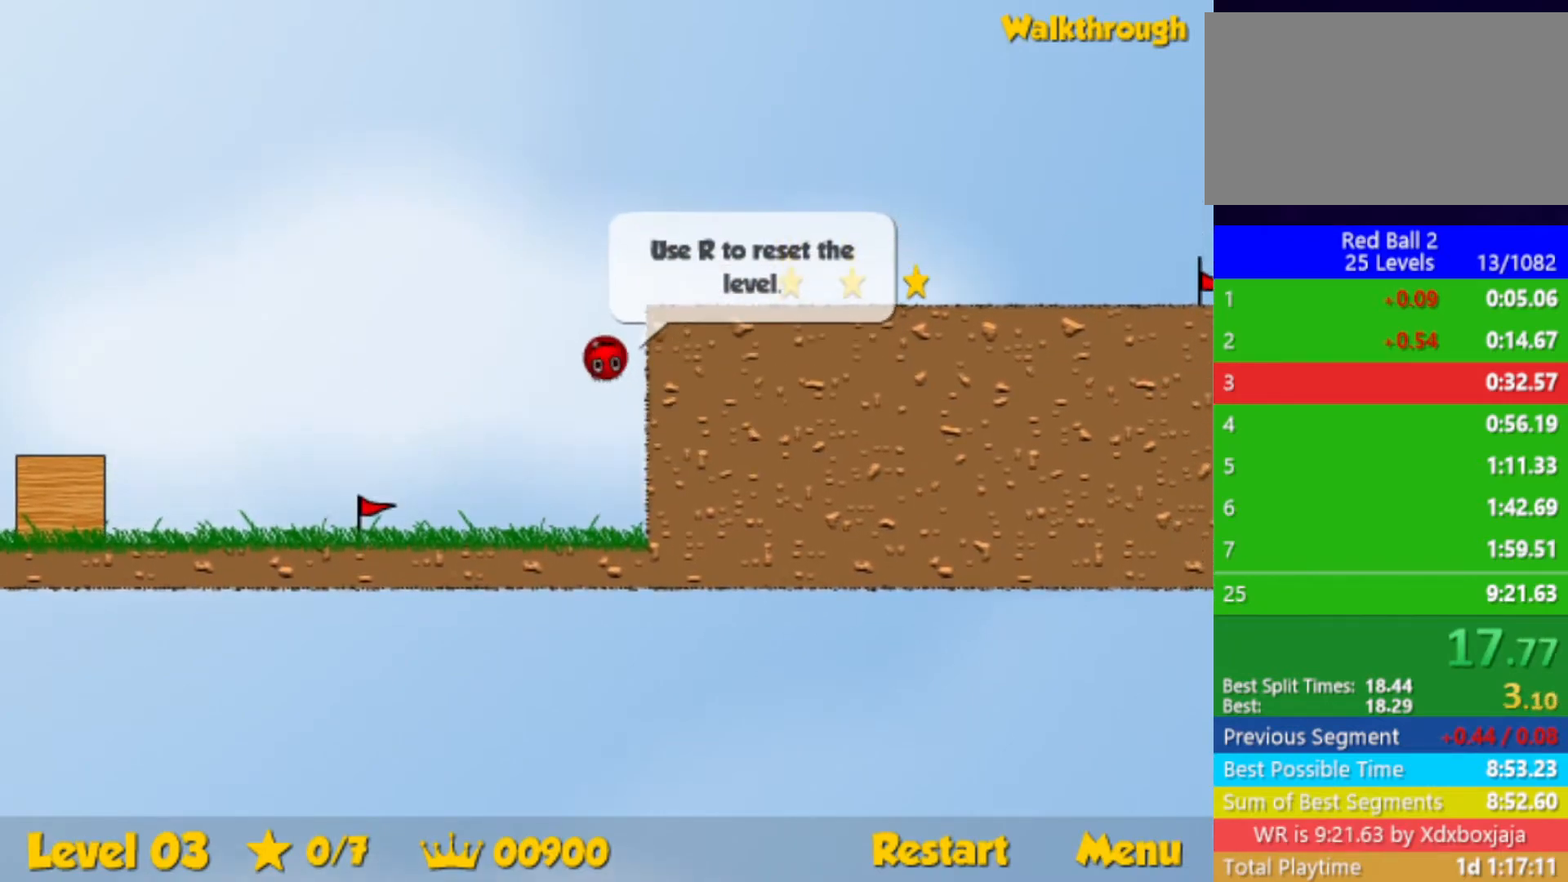
{"keys": ["right"], "events": [[50, "right", "up"], [117, "right", "down"], [217, "up", "up"]]}
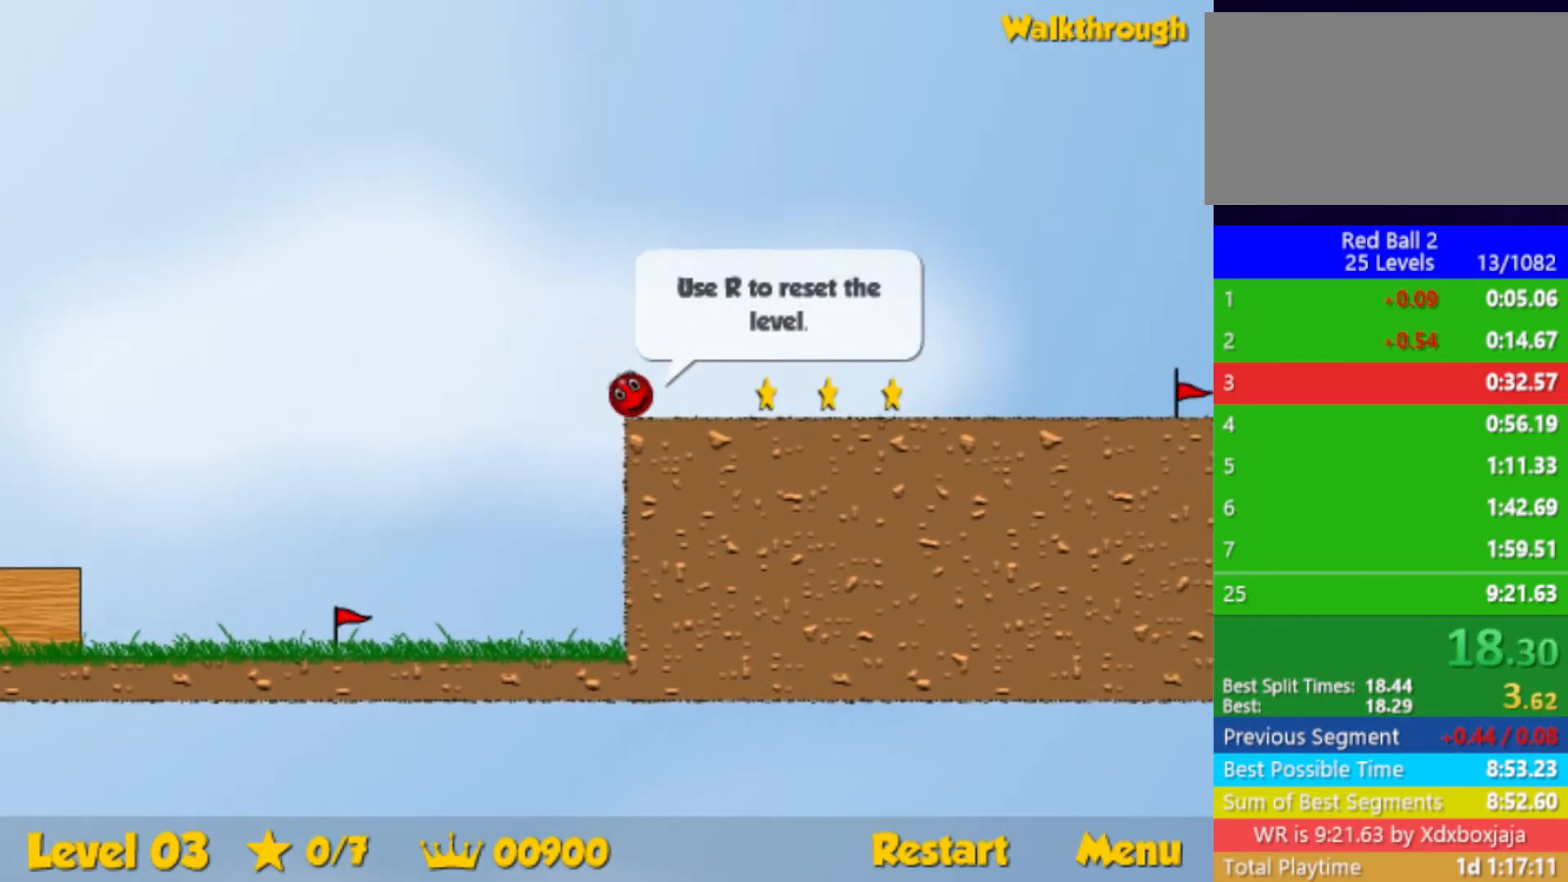
{"keys": ["right"], "events": []}
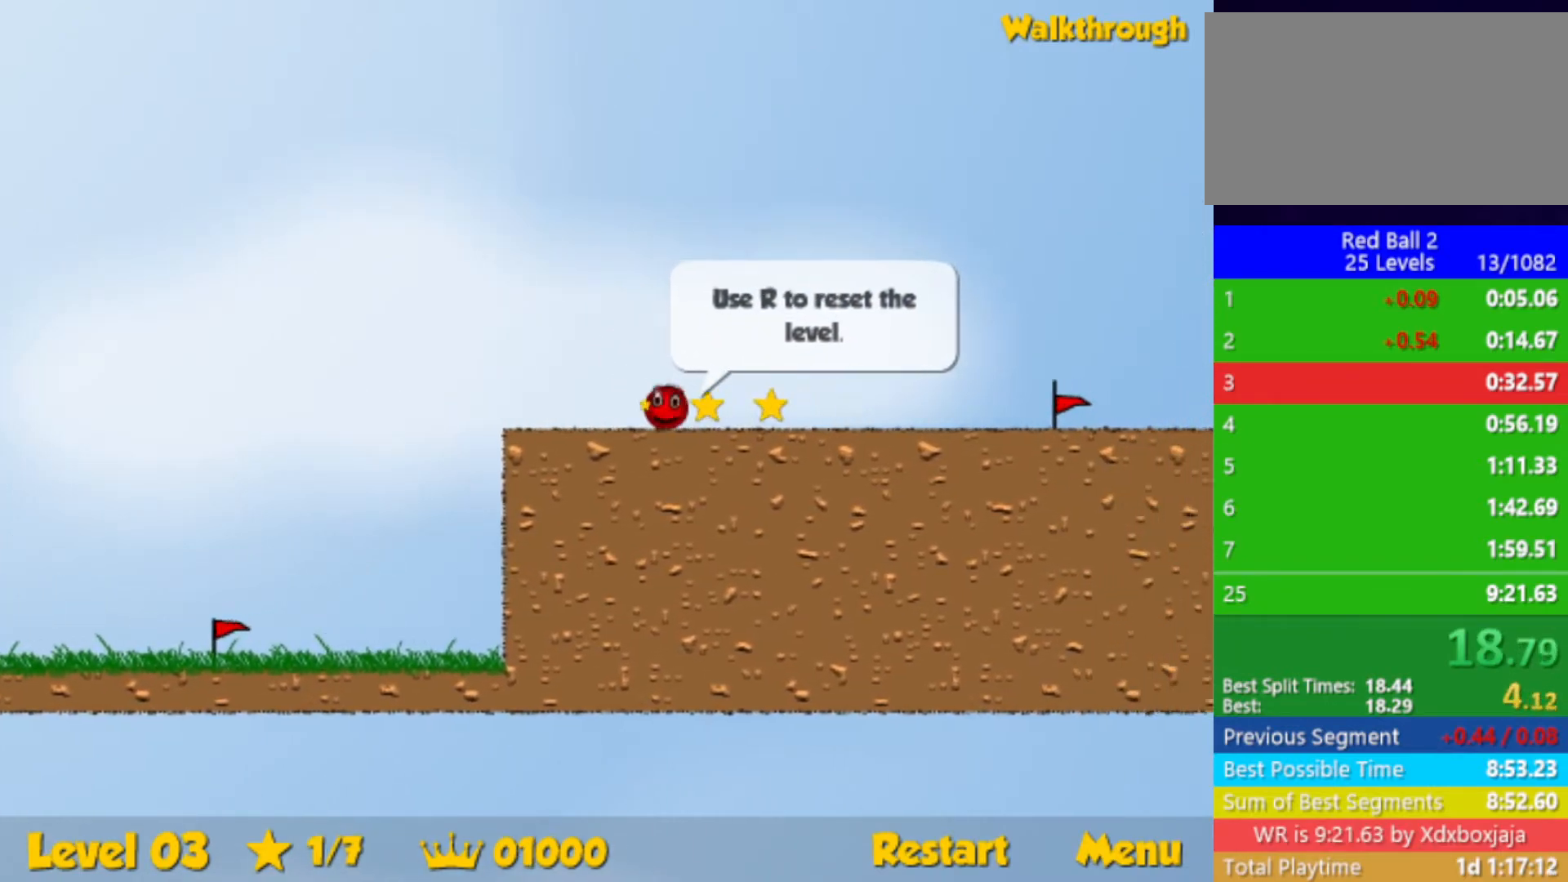
{"keys": ["right"], "events": []}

Task item: Pictures stay out; everything else in the listing above is to be repeated exactly.

Response area:
{"keys": ["right"], "events": [[50, "right", "up"], [117, "right", "down"], [217, "up", "up"]]}
{"keys": ["right"], "events": []}
{"keys": ["right"], "events": []}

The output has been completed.